EXCERPTED TEXT:

------------------------------------------------------------

Thanks for the advice! I will attempt this outside away from people and metal. As I'm sure there could be a decent reaction with the sand and the hcl/cl. Probably a bit less than a pound of sand. 
I'll post a reply with the results when it's compete.

Cheers!


----------



## PARKER113 (Aug 18, 2018)

Hey guys,
Thanks again for the advice! I did just that, treated a large jar with the sand and a smaller jar from the test tube with Hcl and Clorox. 
I don't think I added enough Clorox the first time or waited long enough, as after decanting/filtering I could still see some small foils and gold particles. So I did the process again with a bit more Clorox. And it turned out better. (I did the large jar last night and small today, had problems with the small batch/jar)

I proceded with dropping the gold with Smb after I filtered the last bit of the gold bearing solution and spraying down the sides of filler with water. Guessing there is 2 grams of gold each. I put in aprox 2 grams of dissolved Smb in each batch

Starting on the large batch, I put in the first few drops of Smb and noticed brown precipitate particles dropping around each droplet. After putting in aprox 2 grams (scale sucks) and stirring in a period of 10 min some nice brown conglomerates were starting to form. 
My question is do I continue adding Smb until I see no more clouds forming from the drops? Then test?

With the smaller batch the droplets weren't clouding nearly as much. I would assume the bleach hadn't had enough time to evaporate. Or it's lower gold quantity which is doubtful. 

I am letting them sit overnight to settle and will add some more smb in the morning to check for a reaction. To be honest my stannous chloride hasn't come in yet lol.

I will decant and save solution and filter the gold out. Let it dry and prep the smelting stage which will be tomorrow if all goes well.


----------



## PARKER113 (Aug 19, 2018)

Looks like a bit more precipitated throughout the night. But I was expecting double the amount. Should I add Smb until the solution turns clear?

Thanks!


----------



## Shark (Aug 19, 2018)

------------------------------------------------------------

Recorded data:
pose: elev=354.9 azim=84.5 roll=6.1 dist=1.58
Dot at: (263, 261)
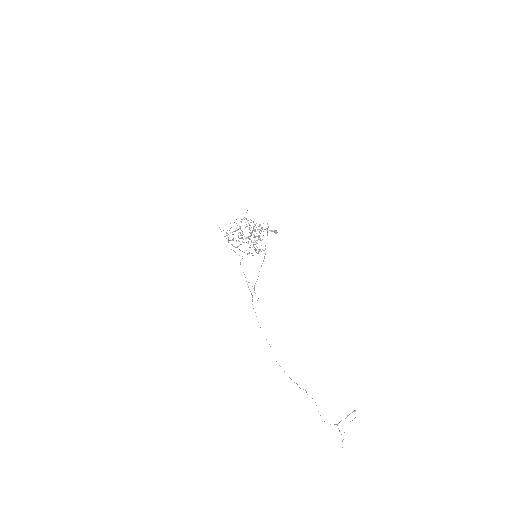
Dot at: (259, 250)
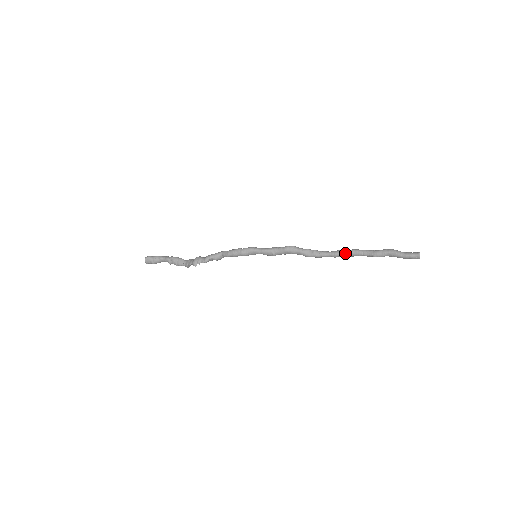
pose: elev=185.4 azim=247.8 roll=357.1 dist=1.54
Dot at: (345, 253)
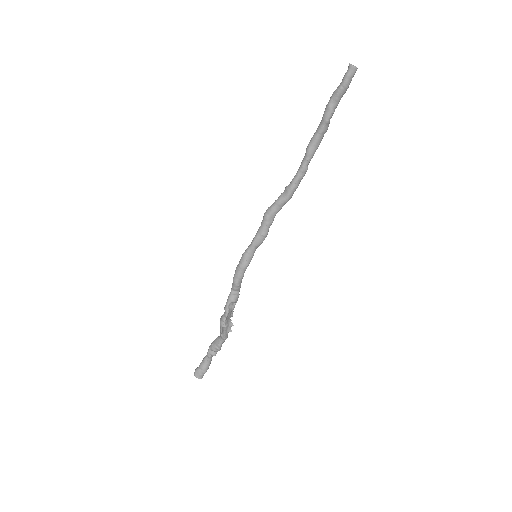
Dot at: (306, 154)
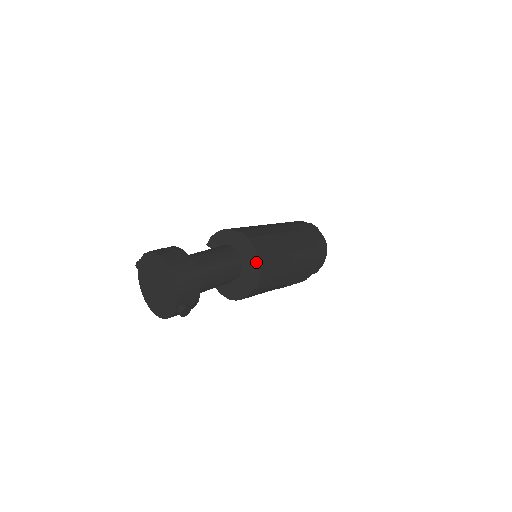
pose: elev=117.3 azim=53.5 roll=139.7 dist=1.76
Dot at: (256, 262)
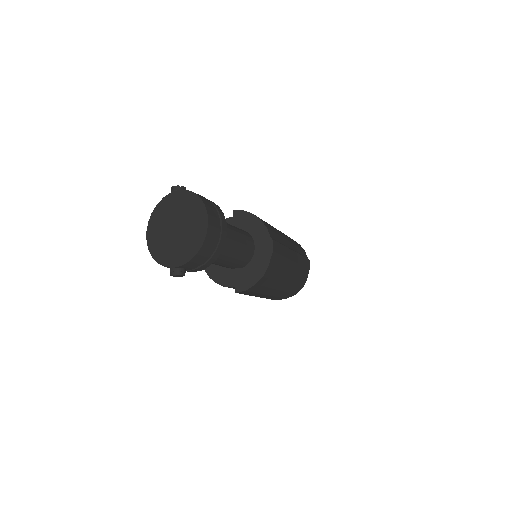
Dot at: (259, 275)
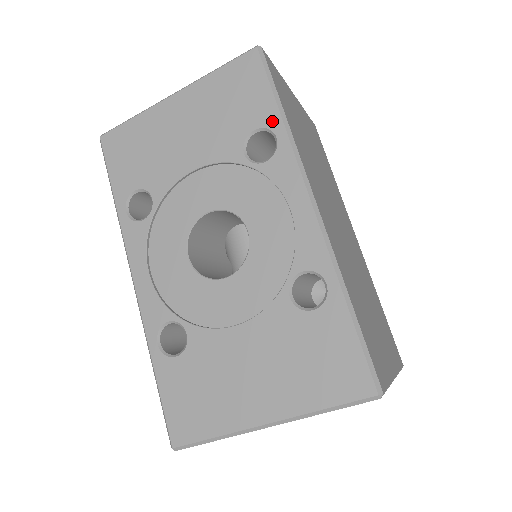
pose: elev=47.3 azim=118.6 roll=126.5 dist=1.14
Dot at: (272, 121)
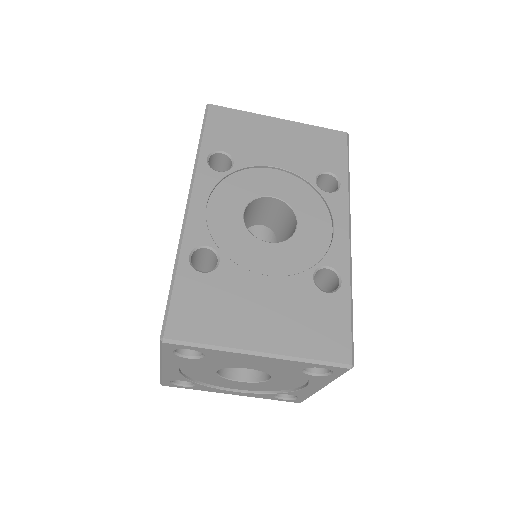
Dot at: (341, 174)
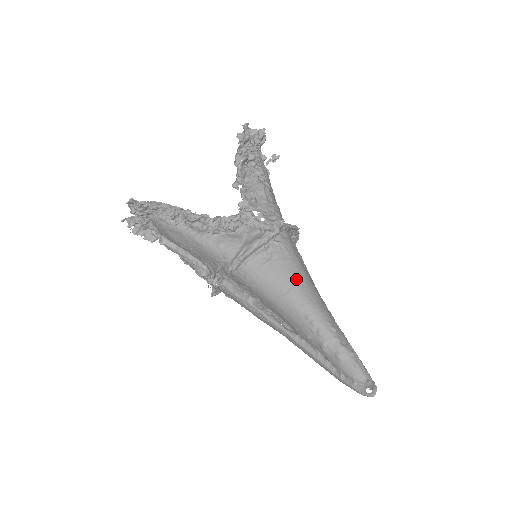
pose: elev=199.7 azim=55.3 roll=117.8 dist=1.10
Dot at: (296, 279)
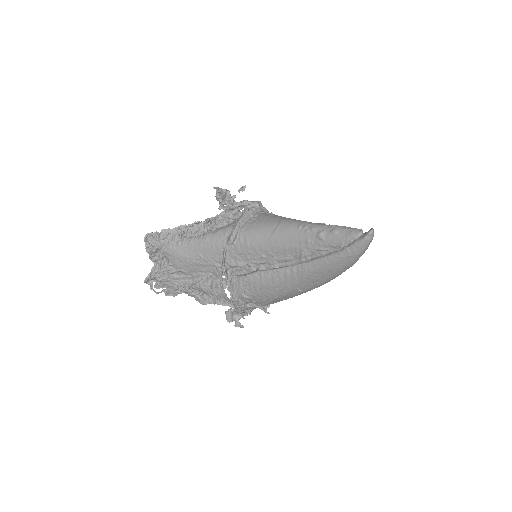
Dot at: (282, 218)
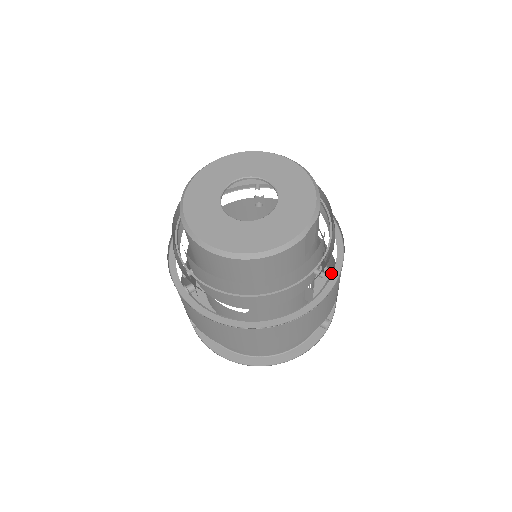
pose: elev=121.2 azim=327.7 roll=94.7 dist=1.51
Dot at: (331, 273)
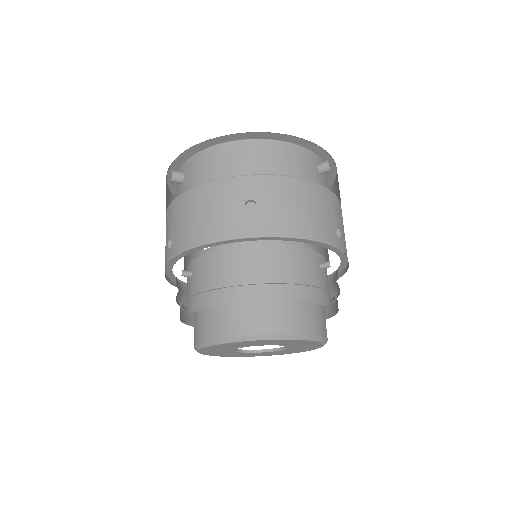
Dot at: occluded
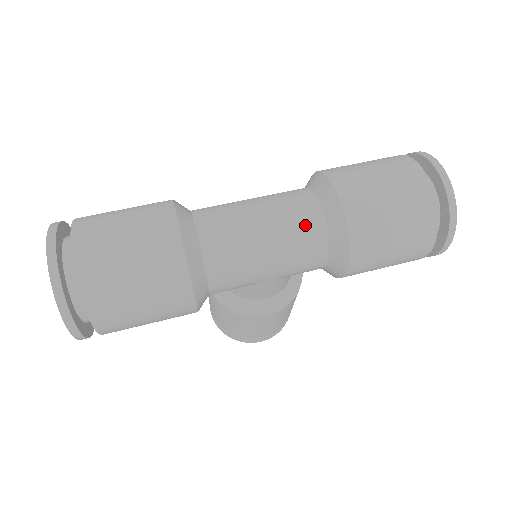
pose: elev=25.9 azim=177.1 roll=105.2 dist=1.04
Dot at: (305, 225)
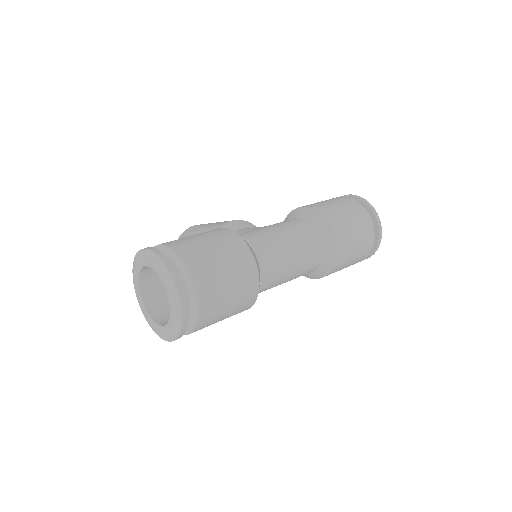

------------------------------------------------------------

SHORT TASK:
According to the gold-refining thread, how much dissolved Smb did the poster add to each batch? These rows were drawn from a separate source, not from the gold-refining thread.

ANSWER BELOW:
About 2 grams.